宋唐一拍手,“我覺得很好啊!實在不行也可以籤個合作協議,說不定假結婚真感情……那就太棒啦!”
宋非溪的目光和顏南摯相撞幾次,都被她若無其事的躲過。
這飯吃得一向心大的顏南摯越來越煩。
明明就拋棄他了,她卻跟個沒事人一樣。
渣女!
他們興致高昂地給宋非溪篩選結婚對象,她縱容又無奈地笑,顏南摯喝了好幾杯,整晚都在悶頭喝,酒意上頭,太陽穴隱隱作痛,靠在沙發背上還沒緩過勁。
“非溪,你送南摯下去找代駕吧。”
宋非溪為難地皺了皺秀氣的眉頭,“可是——”
“我要是帶顏南摯回去,一定會不小心把他養死的。”顏羅一本正經。
宋非溪:“……”
會不會太不小心了?
“我們都有自己的個人生活。”蒼朮把重音放在“個人生活”上,“不然要是非溪妹妹為難的話,要不然就把他放在這,等他自己酒醒不就好啦!”

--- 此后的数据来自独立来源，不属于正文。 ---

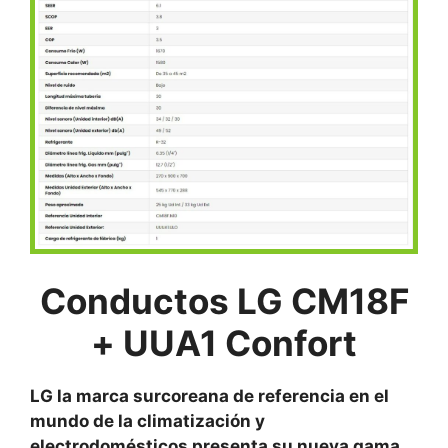
Conductos LG CM18F
+ UUA1 Confort
LG la marca surcoreana de referencia en el
mundo de la climatización y
electrodomésticos presenta su nueva gama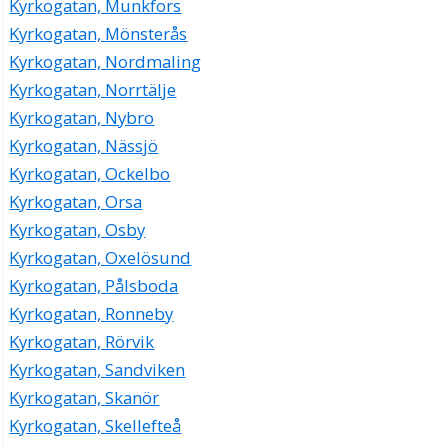
Kyrkogatan, Munkfors
Kyrkogatan, Mönsterås
Kyrkogatan, Nordmaling
Kyrkogatan, Norrtälje
Kyrkogatan, Nybro
Kyrkogatan, Nässjö
Kyrkogatan, Ockelbo
Kyrkogatan, Orsa
Kyrkogatan, Osby
Kyrkogatan, Oxelösund
Kyrkogatan, Pålsboda
Kyrkogatan, Ronneby
Kyrkogatan, Rörvik
Kyrkogatan, Sandviken
Kyrkogatan, Skanör
Kyrkogatan, Skellefteå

顏昱珩:“反正他男子漢大豆腐的,最多感冒發燒流鼻涕,輸液打針進醫院,很快就好了,沒事的。”
顏北槐更是眼神都沒給一個,更別提帶他走的趨勢了。
宋非溪無奈,只能撿喝醉又沒人要的大狗,準備扶他進車裡,再找個代駕。
她沒想到,她扶著顏南摯下樓,後面還跟著長長一串尾巴。
“上車裡就沒什麼好看的了。”顏羅扒著大門,鬱悶托腮。
“相信我,”過來人顏北槐很有經驗,“車,酒,晚上,一男一女,可以發生很多事的。”
“你就是這麼把我家糖簇拐走的是吧!”顏羅開始磨後槽牙瞪他。
“不去看?”顏北槐適時轉移話題。
“走走走。”一行人放輕聲音,鬼鬼祟祟地摸過去,一邊正好三個人,趴在後座車窗上。
車裡,酒氣開始侵佔空氣,宋非溪的腦子都有些發暈。
“三年前,你說你喜歡我……什麼時候開始的?”顏南摯像喝醉了,又像是清醒的,嘟囔開口。
“很久了吧。”宋非溪的視線落在他的臉上,帶著點溫度,跟會燙人似的,“你怕家裡人發現,就自己偷偷出來練舞,那時候,練舞室的老闆姐姐看我一個人可憐,就僱我給你們關燈鎖門,三餐包吃,還可以住在那裡。”
顏南摯側著頭,靠在車靠背上看她,他很難想象,宋非溪是怎麼一步步走到他面前的。
他想伸手摸摸她,卻沒有立場和身份,就像剛才連替她拒絕聯姻對象的資格都沒有。
他只是眼含心疼地看著她,強勾起笑,只是那笑容怎麼看怎麼難看,“誰知道小學都有晚自習啊,我那時候天天逃了晚自習去的。”
宋非溪也笑了笑,眉目舒展,像是徹底從那段回憶裡抽身,“那時候,我的生活沒有盼頭,似乎一眼就看到了頭,因為看不見希望。你說我們是不是很有緣分,那麼長一條伸手不見五指的練舞室走廊,在我來的第三天就有了一盞小小的燈。”